■ AIM OF THE TASK
As you reproduce every line below, keep it exactly as written and leave out the images.

■ DATA PROVIDED

◇ ◇ ◇ ◇ ◇

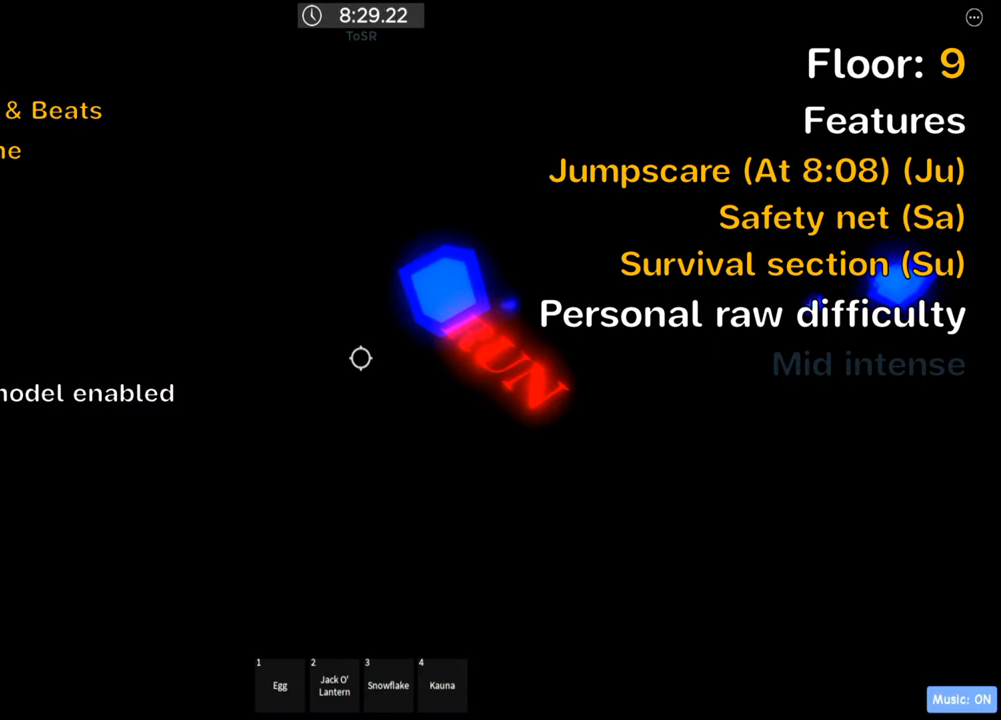
{"keys": [], "events": []}
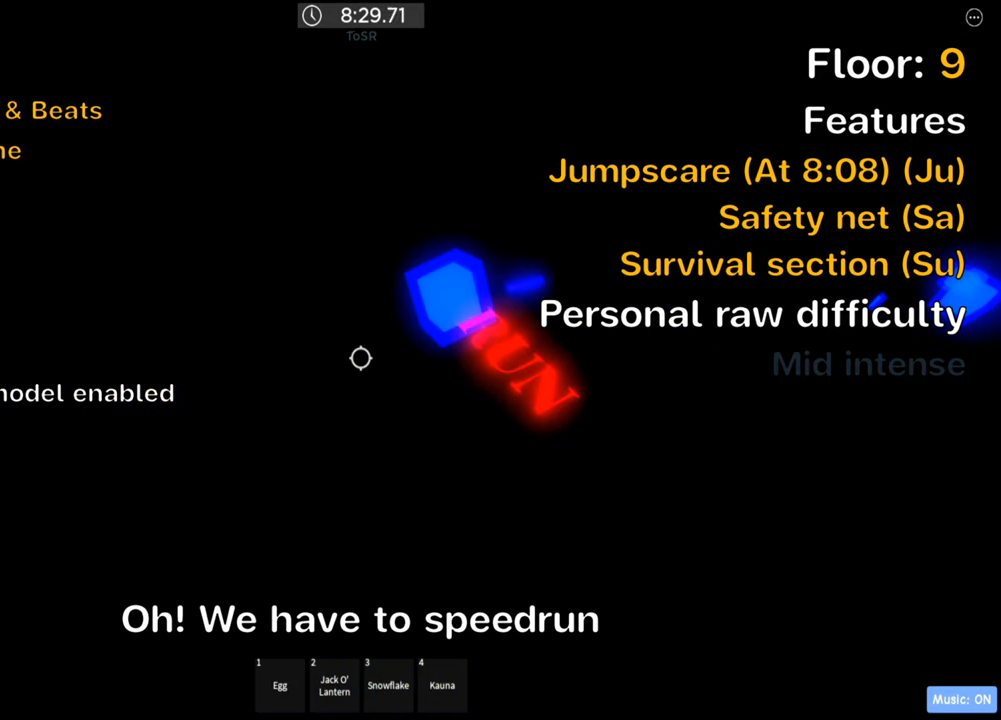
{"keys": ["w"], "events": [[183, "w", "down"], [333, "d", "down"], [433, "d", "up"]]}
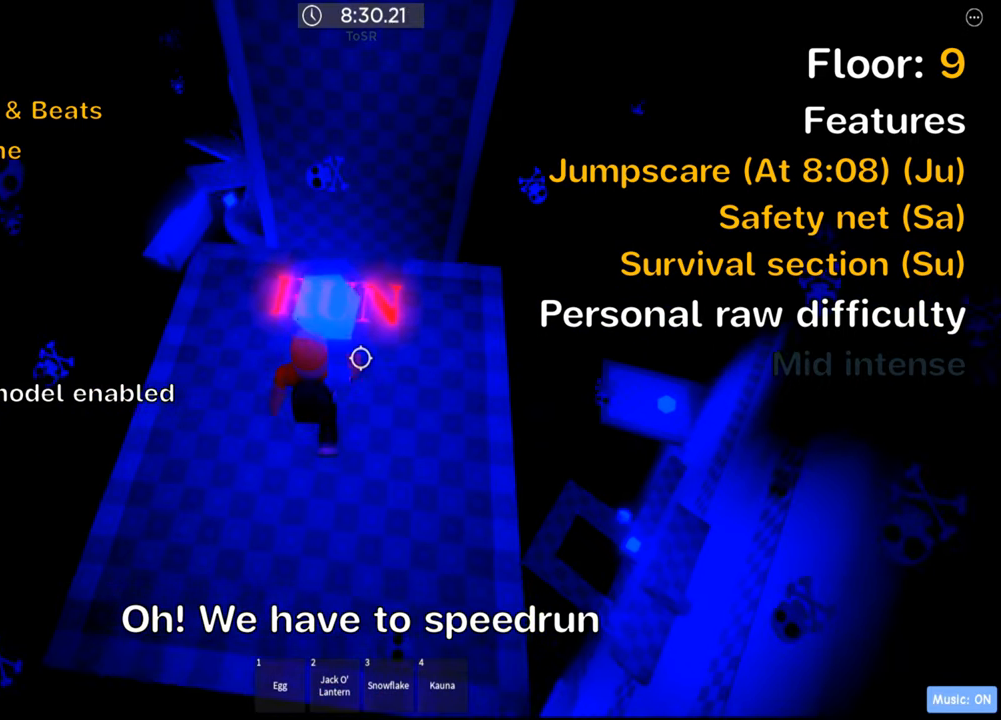
{"keys": ["d"], "events": [[117, "d", "down"], [300, "w", "up"]]}
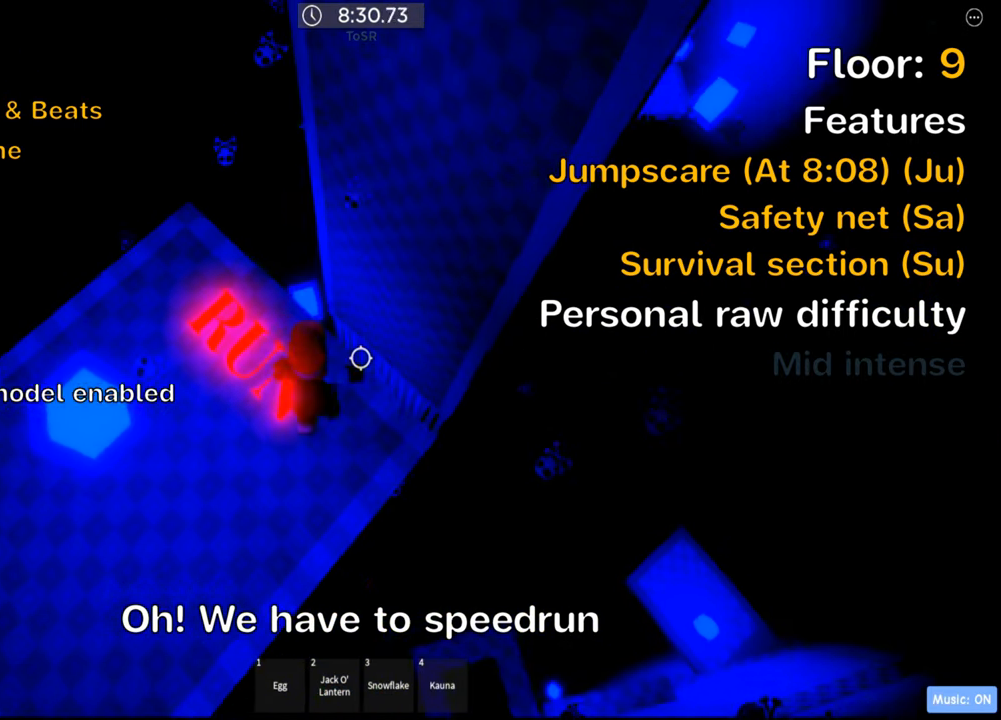
{"keys": ["d"], "events": [[283, "space", "down"], [433, "space", "up"]]}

◇ ◇ ◇ ◇ ◇

■ THE ANSWER
{"keys": [], "events": []}
{"keys": ["w"], "events": [[183, "w", "down"], [333, "d", "down"], [433, "d", "up"]]}
{"keys": ["d"], "events": [[117, "d", "down"], [300, "w", "up"]]}
{"keys": ["d"], "events": [[283, "space", "down"], [433, "space", "up"]]}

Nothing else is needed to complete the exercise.